Ann Oncol. 2010 May;21(5):1020-6. doi: 10.1093/annonc/mdp521. Epub 2009 Nov 9.
Preclinically, protein kinase C and AKT activation can be inhibited by enzastaurin and reduce tumor growth of colorectal cancer cells. In asymptomatic patients with metastatic colorectal cancer (mCRC), enzastaurin activity was evaluated by measuring the 6-month progression-free survival (PFS) rate in a window study design.
Chemonaive patients with asymptomatic mCRC who did not require immediate chemotherapy-induced tumor reduction received a 400-mg thrice daily loading dose of enzastaurin on day 1 of cycle 1, followed by 500 mg once daily for the remaining 28-day cycles. Progression was assessed on the basis of radiographic imaging, rise in carcinoembryonic antigen or lactate dehydrogenase (LDH) levels or by appearance of clinical symptoms.

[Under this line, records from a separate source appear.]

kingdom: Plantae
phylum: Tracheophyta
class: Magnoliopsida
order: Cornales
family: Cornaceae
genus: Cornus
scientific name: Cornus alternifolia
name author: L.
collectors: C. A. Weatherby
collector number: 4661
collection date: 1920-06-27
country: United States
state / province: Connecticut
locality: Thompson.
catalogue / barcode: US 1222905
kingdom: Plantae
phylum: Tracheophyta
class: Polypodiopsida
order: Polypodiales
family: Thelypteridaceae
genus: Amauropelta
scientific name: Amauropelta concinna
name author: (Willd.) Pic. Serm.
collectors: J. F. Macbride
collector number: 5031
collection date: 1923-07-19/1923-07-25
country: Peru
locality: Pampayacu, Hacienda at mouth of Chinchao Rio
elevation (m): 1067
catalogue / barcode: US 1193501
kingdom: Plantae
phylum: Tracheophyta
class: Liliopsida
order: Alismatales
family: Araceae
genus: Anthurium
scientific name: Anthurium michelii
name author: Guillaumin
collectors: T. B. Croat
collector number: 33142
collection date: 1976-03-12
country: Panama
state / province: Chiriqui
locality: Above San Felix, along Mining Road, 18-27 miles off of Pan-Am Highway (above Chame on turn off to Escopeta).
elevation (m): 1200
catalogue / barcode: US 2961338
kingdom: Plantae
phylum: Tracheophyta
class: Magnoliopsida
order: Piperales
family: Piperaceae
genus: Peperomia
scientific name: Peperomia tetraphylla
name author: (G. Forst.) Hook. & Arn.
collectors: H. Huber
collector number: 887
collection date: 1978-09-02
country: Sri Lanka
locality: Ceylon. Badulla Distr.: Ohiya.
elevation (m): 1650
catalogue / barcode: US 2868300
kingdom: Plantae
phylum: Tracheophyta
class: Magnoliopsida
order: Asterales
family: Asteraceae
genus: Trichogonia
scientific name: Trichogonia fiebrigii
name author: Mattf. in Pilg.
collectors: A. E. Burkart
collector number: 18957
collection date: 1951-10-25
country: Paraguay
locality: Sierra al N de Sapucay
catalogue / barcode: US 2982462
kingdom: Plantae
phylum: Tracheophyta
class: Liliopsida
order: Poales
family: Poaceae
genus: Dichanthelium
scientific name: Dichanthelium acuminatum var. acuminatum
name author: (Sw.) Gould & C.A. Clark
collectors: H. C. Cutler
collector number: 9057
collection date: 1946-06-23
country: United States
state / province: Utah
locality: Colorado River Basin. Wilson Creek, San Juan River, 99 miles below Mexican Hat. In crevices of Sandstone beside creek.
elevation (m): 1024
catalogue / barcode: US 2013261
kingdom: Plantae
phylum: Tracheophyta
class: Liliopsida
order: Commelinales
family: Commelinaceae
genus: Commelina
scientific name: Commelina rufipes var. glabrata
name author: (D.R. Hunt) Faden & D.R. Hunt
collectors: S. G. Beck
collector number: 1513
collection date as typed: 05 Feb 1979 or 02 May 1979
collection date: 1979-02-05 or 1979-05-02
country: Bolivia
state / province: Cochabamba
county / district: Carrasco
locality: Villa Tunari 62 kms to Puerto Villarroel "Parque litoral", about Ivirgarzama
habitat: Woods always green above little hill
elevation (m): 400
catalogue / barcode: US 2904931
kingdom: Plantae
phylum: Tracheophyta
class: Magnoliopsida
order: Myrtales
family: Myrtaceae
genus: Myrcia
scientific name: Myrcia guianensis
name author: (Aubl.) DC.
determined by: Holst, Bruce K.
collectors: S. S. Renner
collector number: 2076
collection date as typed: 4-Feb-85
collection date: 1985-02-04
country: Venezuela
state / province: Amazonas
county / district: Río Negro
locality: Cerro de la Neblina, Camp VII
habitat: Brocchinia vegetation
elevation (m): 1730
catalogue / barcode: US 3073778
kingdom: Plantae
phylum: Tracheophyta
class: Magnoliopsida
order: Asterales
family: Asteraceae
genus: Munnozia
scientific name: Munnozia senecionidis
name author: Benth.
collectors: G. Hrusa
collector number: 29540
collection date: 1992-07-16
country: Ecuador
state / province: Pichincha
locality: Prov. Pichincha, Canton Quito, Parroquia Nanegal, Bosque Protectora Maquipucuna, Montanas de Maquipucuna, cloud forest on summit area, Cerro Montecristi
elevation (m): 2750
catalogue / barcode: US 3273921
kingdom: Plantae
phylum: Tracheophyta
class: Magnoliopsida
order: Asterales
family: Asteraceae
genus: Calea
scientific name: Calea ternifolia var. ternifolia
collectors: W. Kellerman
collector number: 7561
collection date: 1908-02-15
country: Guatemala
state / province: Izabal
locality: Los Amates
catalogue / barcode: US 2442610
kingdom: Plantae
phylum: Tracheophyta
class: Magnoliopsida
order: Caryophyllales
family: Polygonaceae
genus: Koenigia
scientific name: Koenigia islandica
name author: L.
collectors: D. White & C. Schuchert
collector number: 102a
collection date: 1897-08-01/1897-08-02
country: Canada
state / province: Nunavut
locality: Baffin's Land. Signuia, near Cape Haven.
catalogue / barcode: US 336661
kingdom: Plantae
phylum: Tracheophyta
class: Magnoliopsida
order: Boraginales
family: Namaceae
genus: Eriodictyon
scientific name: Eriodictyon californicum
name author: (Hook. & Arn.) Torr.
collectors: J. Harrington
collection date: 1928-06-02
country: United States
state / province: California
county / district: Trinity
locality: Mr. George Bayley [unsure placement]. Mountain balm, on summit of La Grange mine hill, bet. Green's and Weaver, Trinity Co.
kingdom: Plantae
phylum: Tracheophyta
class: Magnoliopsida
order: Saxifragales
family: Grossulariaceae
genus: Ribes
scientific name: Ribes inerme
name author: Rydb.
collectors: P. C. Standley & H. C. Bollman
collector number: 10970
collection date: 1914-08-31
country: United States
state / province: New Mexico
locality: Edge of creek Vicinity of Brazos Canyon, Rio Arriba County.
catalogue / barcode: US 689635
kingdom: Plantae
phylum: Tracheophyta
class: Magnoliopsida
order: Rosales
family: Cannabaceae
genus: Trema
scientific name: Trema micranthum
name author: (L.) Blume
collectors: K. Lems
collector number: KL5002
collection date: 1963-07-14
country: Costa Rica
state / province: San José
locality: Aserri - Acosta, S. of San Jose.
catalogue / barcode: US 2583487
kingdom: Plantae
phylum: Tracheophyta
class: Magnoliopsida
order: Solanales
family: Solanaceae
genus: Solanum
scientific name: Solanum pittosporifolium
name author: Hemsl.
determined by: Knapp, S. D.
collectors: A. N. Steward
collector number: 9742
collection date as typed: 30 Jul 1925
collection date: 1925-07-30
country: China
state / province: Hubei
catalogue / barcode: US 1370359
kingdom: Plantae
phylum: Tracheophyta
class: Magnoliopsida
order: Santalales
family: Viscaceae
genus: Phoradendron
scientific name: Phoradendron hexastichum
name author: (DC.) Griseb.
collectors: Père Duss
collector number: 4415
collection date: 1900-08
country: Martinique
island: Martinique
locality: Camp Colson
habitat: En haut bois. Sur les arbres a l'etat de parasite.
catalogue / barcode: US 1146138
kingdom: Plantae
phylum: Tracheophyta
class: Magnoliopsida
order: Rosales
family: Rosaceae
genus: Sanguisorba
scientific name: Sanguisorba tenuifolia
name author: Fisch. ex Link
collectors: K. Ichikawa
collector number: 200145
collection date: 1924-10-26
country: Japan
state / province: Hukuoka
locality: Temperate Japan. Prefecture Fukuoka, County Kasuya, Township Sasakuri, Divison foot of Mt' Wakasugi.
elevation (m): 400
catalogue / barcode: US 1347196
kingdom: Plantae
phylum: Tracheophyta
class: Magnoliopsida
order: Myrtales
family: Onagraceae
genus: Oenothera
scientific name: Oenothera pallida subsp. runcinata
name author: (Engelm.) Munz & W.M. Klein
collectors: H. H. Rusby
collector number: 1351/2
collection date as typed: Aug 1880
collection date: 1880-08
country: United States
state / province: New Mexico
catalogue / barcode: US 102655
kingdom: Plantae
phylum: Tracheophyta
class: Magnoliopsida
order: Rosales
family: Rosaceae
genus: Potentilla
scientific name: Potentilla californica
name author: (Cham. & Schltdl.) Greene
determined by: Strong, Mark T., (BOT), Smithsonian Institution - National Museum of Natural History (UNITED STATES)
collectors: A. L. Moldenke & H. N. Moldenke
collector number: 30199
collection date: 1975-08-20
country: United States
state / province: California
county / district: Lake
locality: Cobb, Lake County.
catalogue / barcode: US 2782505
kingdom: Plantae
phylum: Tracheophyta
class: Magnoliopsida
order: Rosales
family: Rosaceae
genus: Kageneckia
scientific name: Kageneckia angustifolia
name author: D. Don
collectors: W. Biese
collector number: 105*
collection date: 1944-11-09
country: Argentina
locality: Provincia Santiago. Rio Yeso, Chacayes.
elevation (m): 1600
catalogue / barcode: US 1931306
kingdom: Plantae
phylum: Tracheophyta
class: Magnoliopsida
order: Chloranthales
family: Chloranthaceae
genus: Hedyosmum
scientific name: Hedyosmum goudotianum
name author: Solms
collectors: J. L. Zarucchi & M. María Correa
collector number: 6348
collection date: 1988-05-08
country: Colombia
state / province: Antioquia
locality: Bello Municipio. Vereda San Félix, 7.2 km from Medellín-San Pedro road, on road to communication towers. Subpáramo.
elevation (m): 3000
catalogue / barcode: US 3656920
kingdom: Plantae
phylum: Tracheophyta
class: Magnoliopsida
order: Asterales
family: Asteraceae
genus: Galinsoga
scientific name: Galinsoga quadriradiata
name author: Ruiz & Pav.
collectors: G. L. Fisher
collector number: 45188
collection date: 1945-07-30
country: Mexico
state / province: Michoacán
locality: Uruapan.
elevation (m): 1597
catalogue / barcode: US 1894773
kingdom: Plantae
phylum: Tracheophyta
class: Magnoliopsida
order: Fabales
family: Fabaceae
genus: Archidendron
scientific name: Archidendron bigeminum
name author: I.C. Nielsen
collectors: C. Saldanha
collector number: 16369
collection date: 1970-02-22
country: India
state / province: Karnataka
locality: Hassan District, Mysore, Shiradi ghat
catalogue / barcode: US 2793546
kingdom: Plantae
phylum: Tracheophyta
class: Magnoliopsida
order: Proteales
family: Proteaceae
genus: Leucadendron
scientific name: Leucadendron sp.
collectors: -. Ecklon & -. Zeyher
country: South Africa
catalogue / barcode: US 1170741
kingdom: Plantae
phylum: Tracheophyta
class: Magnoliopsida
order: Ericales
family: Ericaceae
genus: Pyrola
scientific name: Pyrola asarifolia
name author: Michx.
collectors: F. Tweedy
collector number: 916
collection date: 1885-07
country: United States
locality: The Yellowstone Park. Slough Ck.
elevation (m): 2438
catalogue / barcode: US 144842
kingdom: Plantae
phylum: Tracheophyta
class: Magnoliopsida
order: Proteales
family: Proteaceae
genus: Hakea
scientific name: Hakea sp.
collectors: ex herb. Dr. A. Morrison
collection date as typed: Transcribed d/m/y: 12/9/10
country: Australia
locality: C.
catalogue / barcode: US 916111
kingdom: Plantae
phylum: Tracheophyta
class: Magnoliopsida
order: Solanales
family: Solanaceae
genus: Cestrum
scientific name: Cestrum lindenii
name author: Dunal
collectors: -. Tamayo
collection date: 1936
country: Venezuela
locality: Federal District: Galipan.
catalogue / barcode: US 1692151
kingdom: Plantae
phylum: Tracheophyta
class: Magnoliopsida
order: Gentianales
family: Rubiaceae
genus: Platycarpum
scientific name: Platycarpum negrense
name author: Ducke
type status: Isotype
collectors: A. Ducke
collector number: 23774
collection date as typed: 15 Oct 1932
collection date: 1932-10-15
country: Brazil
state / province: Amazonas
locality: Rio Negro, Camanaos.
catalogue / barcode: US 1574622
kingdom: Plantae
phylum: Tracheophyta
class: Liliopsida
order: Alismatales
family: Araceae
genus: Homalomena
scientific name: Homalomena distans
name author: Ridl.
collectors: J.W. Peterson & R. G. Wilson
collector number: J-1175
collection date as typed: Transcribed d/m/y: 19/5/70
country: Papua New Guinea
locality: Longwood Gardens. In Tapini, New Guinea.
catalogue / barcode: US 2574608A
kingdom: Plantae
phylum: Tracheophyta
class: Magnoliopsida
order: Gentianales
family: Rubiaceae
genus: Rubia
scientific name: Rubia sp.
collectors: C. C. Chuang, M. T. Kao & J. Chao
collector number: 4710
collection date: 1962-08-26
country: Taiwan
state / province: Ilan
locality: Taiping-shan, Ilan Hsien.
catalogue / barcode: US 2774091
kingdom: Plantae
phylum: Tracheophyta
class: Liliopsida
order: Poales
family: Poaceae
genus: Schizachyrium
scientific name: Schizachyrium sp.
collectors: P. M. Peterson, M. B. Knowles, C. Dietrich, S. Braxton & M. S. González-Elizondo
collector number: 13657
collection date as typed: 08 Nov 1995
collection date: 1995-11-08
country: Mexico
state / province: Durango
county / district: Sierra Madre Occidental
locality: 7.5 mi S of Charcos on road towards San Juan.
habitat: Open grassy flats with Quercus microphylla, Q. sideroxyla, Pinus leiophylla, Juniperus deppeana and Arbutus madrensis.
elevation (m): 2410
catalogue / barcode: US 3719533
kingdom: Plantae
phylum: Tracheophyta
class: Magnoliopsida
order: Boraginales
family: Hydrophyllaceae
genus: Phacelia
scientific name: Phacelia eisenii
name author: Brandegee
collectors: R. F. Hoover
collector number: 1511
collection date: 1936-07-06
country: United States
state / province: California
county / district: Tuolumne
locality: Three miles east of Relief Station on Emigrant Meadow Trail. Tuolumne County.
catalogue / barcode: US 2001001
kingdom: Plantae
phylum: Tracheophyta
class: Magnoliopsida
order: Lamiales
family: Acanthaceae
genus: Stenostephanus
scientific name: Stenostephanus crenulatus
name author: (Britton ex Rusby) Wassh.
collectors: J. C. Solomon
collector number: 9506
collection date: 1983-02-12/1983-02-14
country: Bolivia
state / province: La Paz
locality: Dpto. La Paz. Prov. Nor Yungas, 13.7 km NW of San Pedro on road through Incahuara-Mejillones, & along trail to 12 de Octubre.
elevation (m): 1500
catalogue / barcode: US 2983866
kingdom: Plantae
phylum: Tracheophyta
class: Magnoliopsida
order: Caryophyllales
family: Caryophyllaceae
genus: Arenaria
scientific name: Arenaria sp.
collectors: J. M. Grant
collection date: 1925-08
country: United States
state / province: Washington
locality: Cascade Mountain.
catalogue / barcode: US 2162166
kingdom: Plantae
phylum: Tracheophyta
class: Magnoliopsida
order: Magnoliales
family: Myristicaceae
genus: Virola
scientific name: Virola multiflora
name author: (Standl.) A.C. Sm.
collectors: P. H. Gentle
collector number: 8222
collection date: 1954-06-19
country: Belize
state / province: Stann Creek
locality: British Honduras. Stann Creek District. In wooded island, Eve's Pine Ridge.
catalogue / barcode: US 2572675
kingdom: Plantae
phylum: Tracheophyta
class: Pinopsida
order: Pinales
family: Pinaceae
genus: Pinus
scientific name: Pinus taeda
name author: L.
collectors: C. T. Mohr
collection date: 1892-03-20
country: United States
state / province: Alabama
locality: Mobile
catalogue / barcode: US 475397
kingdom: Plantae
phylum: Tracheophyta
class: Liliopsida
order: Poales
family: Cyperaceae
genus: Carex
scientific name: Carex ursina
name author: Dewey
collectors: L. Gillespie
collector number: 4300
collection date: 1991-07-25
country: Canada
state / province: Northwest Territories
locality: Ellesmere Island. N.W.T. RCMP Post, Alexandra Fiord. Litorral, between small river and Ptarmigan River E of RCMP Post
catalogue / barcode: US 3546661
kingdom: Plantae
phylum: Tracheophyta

Twenty-eight patients received daily enzastaurin. The 6-month PFS rate was 28% [95% confidence interval (CI) 13%-45%] and median PFS was 1.9 months (95% CI 1.8-4.5 months). Twelve (43%) patients had stable disease with a median duration of 6.1 months. The survival rate at 20 months was 77% (95% CI 47%-92%). No grade 4 toxicity was reported and grade 3 toxic effects were observed in three patients with one patient showing probable drug-related elevation of liver transaminases.
The window design in asymptomatic patients with mCRC can be safely applied to assess the activity and safety of novel cytostatic agents like enzastaurin.
在临床前研究中,蛋白激酶 C 和 AKT 的激活可以被恩扎妥滨抑制,从而减少结直肠癌细胞的肿瘤生长。在无症状的转移性结直肠癌(mCRC)患者中,通过测量无症状 mCRC 患者在窗口研究设计中的 6 个月无进展生存期(PFS)率来评估恩扎妥滨的活性。
无症状 mCRC 且无需立即进行化疗以降低肿瘤负荷的初治患者在第 1 周期第 1 天接受恩扎妥滨 400mg,每日 3 次负荷剂量,随后在接下来的 28 天周期中每日 1 次给予 500mg。进展情况基于影像学检查、癌胚抗原或乳酸脱氢酶(LDH)水平升高或出现临床症状进行评估。
28 例患者接受了恩扎妥滨每日治疗。6 个月 PFS 率为 28%(95%CI,13%-45%),中位 PFS 为 1.9 个月(95%CI,1.8-4.5 个月)。12 例(43%)患者疾病稳定,中位持续时间为 6.1 个月。20 个月的生存率为 77%(95%CI,47%-92%)。未报告 4 级毒性,3 例患者出现 3 级毒性效应,其中 1 例患者可能与药物相关的肝转氨酶升高。
无症状 mCRC 患者的窗口设计可安全地用于评估新型细胞毒性药物(如恩扎妥滨)的活性和安全性。